Years later, when a mature man, Marcus wrote, “It is wrong to bring children up in an atmosphere solely of family and fraternal affection, without enlightening them that beyond the safe walls of home there lives a world of Godless, dishonorable, and amoral men, and that these men are in the majority. For when an innocent youth must inevitably encounter the world of men he suffers a wound from which he will never recover, and a sickness of heart which will permanently sicken his soul. Better at once, even from the cradle, to teach your son that man is intrinsically evil and that he is a destroyer and a liar and a latent murderer, and
that your son must be armed against his brother lest he die in body or in spirit! The Jews are quite correct when they declare that man is desperately wicked from his birth and evil from his youth. Possessing this knowledge, your son can then say to himself, ‘With the help of God I shall be kinder than my brother, and shall strive for virtue. It is my duty to aspire above my human nature.’”*
The year after Lucius Sergius Catilina and his companions left the school of Pilo a new student took his place, a boy of fifteen, one Noë ben Joel, the son of a rich Jewish stockbroker. He became a general favorite at once, though Pilo sarcastically observed that half the great Roman families were in pawn to him. Pilo, of course, charged Joel ben Solomon more than he charged the majority of fathers, just as he charged Tullius Cicero more for his son, the reason being, as he would say loftily, that those who had should share with those who had not. This peculiar philosophy was one with which Archias never agreed; charity was excellent, but it should be voluntary and not arbitrarily imposed by those whose purses were not touched, or in the name of “mankind,” a word to which Pilo was much attached and which cost him nothing but made him feel excessively virtuous. (“Deliver me from the hypocrites,” said Archias.)
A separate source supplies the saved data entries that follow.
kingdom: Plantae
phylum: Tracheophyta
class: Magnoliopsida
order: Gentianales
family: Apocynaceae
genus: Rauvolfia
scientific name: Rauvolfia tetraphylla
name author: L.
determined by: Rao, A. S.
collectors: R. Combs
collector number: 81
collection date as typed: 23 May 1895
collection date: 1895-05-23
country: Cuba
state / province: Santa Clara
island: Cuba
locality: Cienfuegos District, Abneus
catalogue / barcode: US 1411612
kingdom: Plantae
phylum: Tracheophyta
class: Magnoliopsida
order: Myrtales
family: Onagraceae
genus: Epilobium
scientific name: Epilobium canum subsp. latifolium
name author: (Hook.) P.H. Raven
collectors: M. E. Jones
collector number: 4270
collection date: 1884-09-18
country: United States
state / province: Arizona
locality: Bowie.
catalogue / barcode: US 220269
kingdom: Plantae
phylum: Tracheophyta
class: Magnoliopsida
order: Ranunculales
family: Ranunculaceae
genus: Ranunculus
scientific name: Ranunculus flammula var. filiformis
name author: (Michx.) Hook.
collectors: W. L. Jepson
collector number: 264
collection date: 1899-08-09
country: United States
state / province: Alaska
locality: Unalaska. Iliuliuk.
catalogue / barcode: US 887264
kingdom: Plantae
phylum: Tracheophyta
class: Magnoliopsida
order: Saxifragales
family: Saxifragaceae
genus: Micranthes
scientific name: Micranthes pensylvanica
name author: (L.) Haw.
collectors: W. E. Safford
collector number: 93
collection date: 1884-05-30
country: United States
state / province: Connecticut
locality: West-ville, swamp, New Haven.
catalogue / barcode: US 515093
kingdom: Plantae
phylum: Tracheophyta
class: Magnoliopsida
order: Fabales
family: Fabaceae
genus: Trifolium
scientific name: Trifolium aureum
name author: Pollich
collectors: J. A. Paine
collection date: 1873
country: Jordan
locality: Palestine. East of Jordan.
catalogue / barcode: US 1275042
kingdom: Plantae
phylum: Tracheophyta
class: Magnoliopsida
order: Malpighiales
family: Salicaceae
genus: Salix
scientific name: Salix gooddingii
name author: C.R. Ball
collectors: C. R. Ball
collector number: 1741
Noë immediately took an enormous interest in his fellow students, in Pilo, and even in the slave who cared for the noonday wants of the school. Nothing was too minute for his inspection and curiosity. He was affable, generous with his purse, amusing and irreverent. He rarely appeared to study yet he was soon Pilo’s favorite student. He was formidable in mathematics, philosophy, languages, science, rhetoric, poetry, and mimicry. He could imitate anyone, to the screaming laughter of his mates and even to the one mimicked. But he was never cruel or vindictive, nor did he mimic to ridicule.
“Why so grave?” he asked one day, coming on Marcus alone in the schoolroom with his books while the other boys were outside wrestling and boxing and eating forbidden sweets and drinking their noonday wine.